Napoli – «La scelta di chiamarci Pochos? È per il nostro tifo sfegatato per il Napoli, poi è chiaro siamo contenti che Lavezzi sia diventato anche un’icona gay in Francia». Come il loro idolo, sono pronti a stupire con dribbling e gol: è la prima squadra composta da calciatori gay che si presenta nel capoluogo partenopeo, come spiega Giorgio Sorrentino, il capitano e fondatore del club che il prossimo 23 febbraio farà il suo esordio ufficiale a Firenze, in un torneo a cui partecipano le altre squadre omosessuali di Genova, Milano, Bologna e Roma.
«La nostra è la prima esperienza del genere nel Sud Italia», spiega Giorgio, che ha dato il via all’avventura quasi per caso: «Girando su alcuni social network gay – racconta – mi sono reso conto che in realtà venivano usati solo per organizzare incontri, ma non per parlare delle proprie passioni. Così ho cominciato a cercare amici che volessero parlare di calcio e in breve abbiamo formato un gruppo che dal virtuale è passato al reale, incontrandoci e giocando al pallone».
Insomma, prima di infrangere un tabù al Sud che lega il calcio a un certo machismo, Sorrentino ha dovuto cambiare le cose nei social network gay. A spingerlo, l’amore per lo sport che ha praticato sin da bambino, giocando al calcio a livello agonistico fino a 15-16 anni, per poi cambiare e lavorare come fantino per cinque anni, prima di entrare nel mondo del teatro. «Abbiamo creato la prima squadra del meridione e speriamo di essere di esempio per le altre città del Sud, da Bari a Palermo, da Catania a Catanzaro», spiega il capitano dei Pochos che non sono però aperti solo ai gay.
«Nelle altre squadre – aggiunge – ci sono anche ragazzi etero che giocano, non stiamo creando un ghetto, anzi». Semplicemente veicolano il messaggio che il calcio non ha niente a che vedere con i gusti sessuali.
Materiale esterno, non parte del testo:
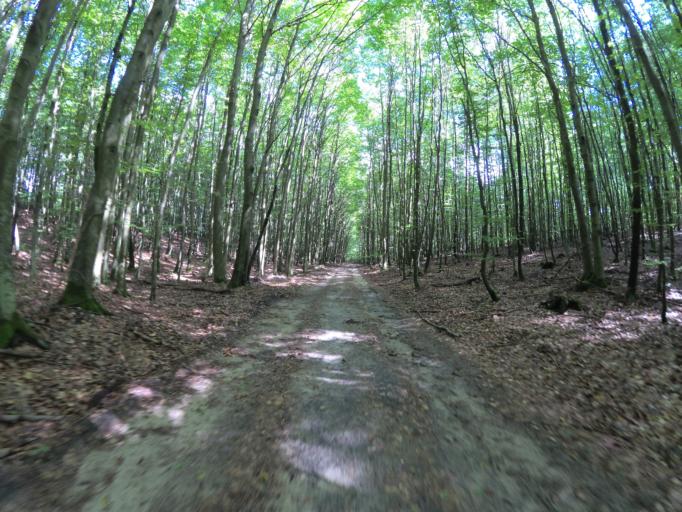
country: PL
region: Pomeranian Voivodeship
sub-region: Gdynia
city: Wielki Kack
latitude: 54.5086
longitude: 18.4489
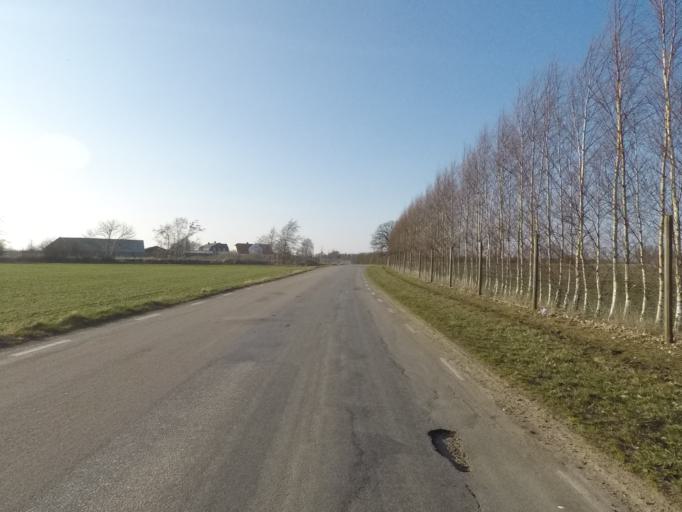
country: SE
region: Skane
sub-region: Hoganas Kommun
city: Hoganas
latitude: 56.2360
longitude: 12.6590
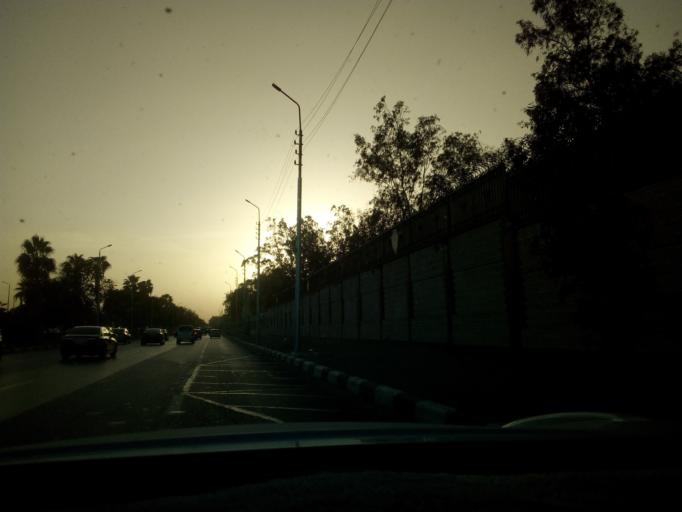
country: EG
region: Muhafazat al Qalyubiyah
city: Al Khankah
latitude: 30.1080
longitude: 31.3650
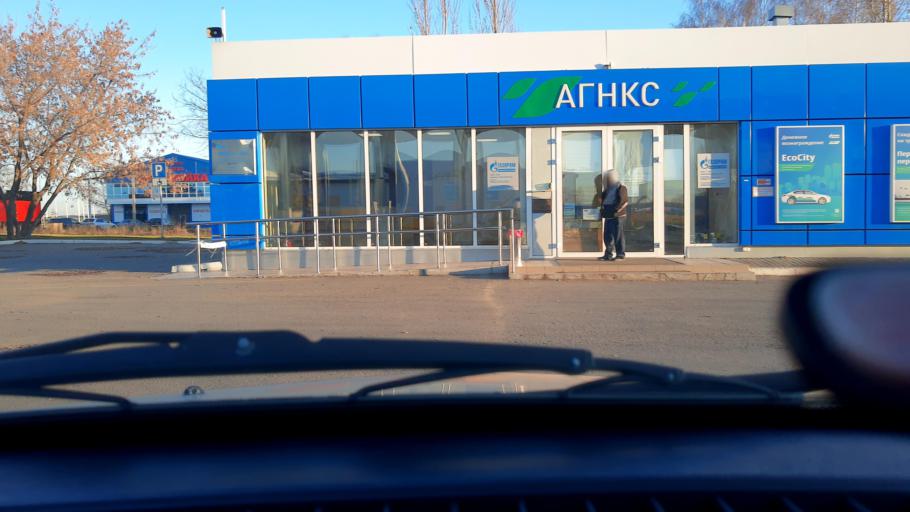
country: RU
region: Bashkortostan
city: Mikhaylovka
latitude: 54.8001
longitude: 55.8593
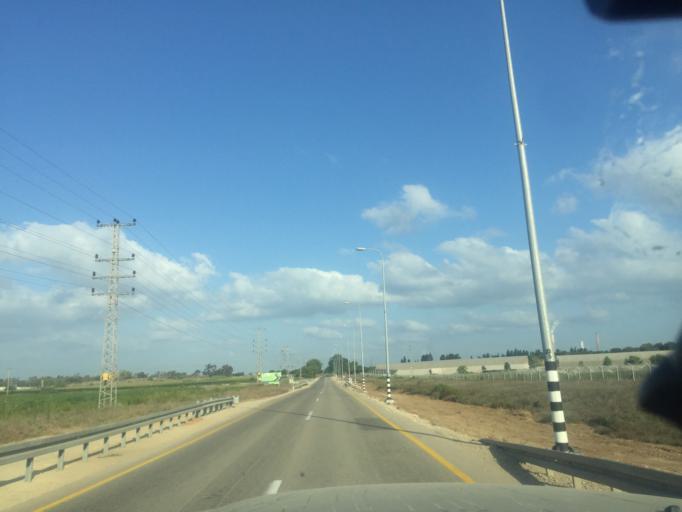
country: PS
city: Umm an Nasr
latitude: 31.6064
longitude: 34.5545
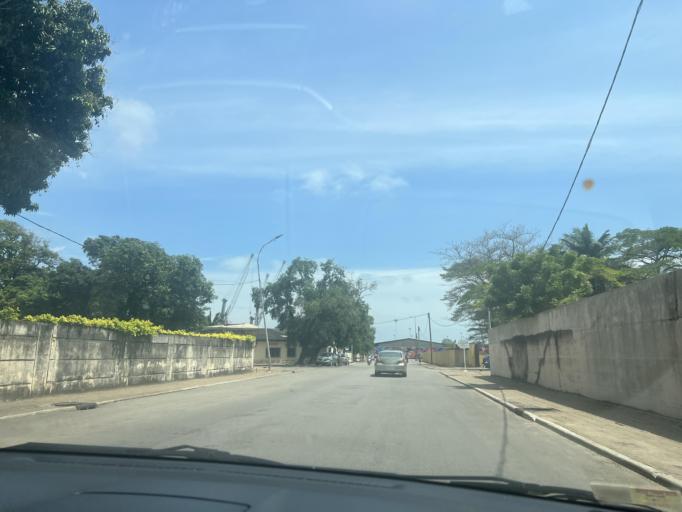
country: BJ
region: Littoral
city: Cotonou
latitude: 6.3521
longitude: 2.4176
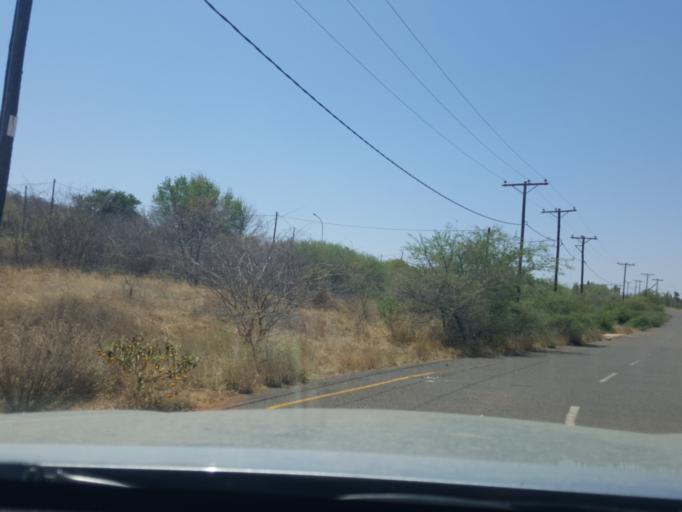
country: BW
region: South East
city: Lobatse
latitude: -25.1840
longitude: 25.6802
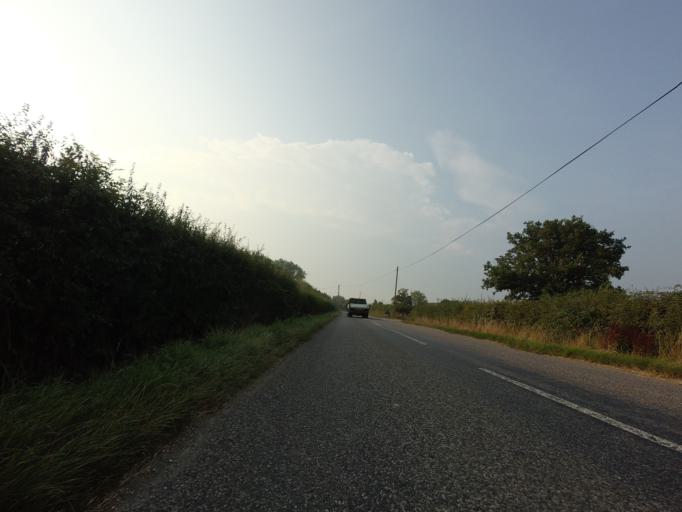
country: GB
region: England
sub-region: Kent
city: Ashford
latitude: 51.1276
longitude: 0.8217
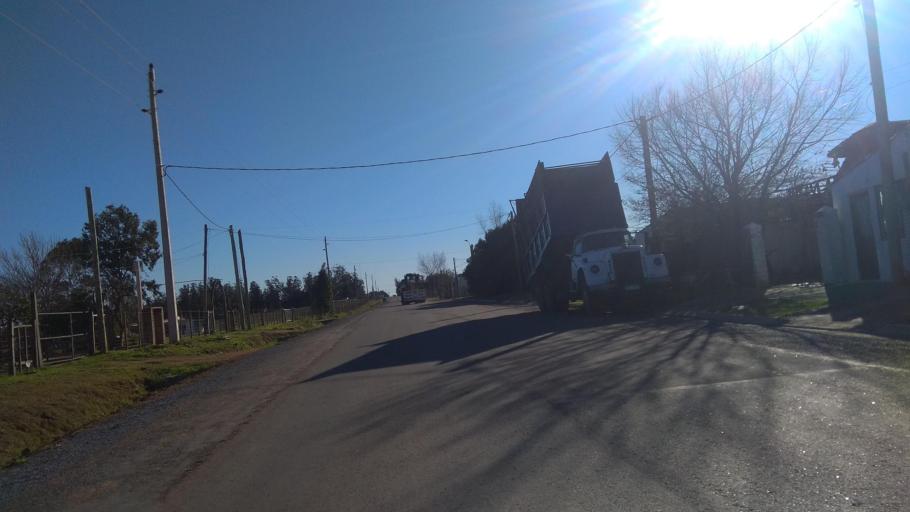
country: UY
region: Florida
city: Florida
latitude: -34.0996
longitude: -56.2414
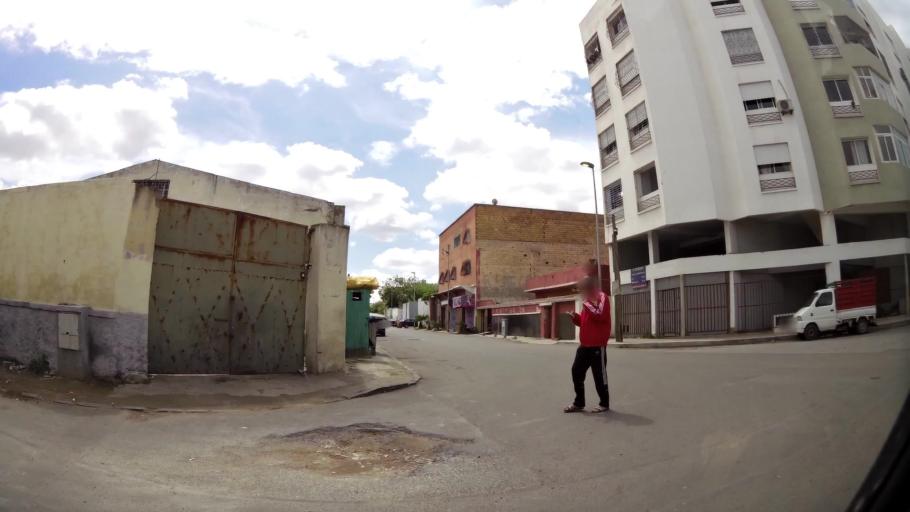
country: MA
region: Grand Casablanca
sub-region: Casablanca
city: Casablanca
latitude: 33.6201
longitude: -7.5469
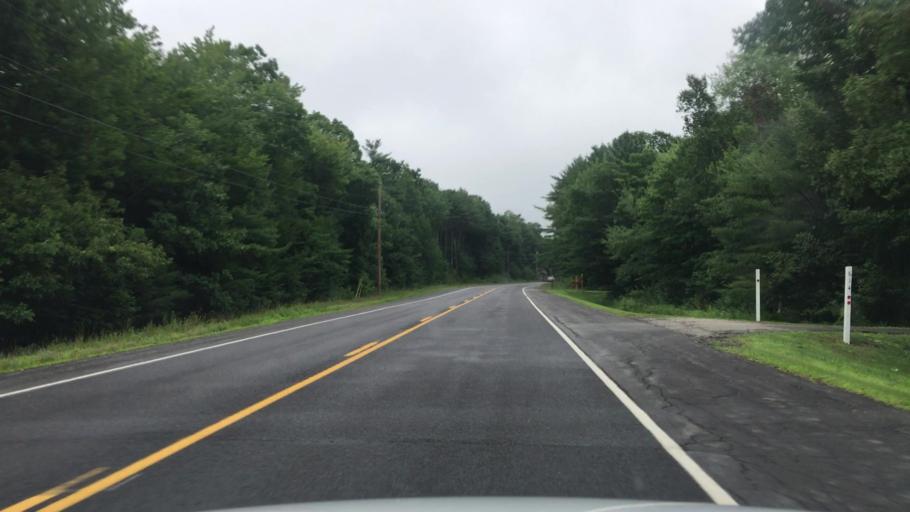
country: US
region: Maine
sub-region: Knox County
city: Union
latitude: 44.2142
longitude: -69.2363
Ma il concetto, semplice in apparenza, non è facile da far capire, «soprattutto ai ragazzi», spiega Claudio Finelli, delegato culturale dell’Arci gay di Napoli, che sta organizzando il lancio della squadra. «Anche io giocavo a pallone – racconta – ma verso i 17 anni ho capito di avere troppi problemi a relazionarmi con il machismo dello spogliatoio, con la violenza verbale di alcune parole che a un ragazzino fanno male».
Qualcosa, però, lentamente sta cambiando: «Lo dimostrano le aperture del ct Prandelli e di Marchisio – dice Finelli – ma c’è ancora molto da fare per cambiare una certa mentalità espressa ad esempio da Cassano in quella famosa conferenza stampa».
E il cambiamento arriva anche con esempi positivi: «Dobbiamo testimoniare la possibilità che le cose cambino anche nello sport e questi tornei servono proprio a questo», spiega Finelli che elogia i Pochos. Loro, intanto, si preparano a difendere il nome di Napoli nel torneo toscano, sperando di avere un tifoso d’eccezione, come spiega Sorrentino: «Lavezzi? Ci piacerebbe molto che ci mandasse un saluto per sostenerci».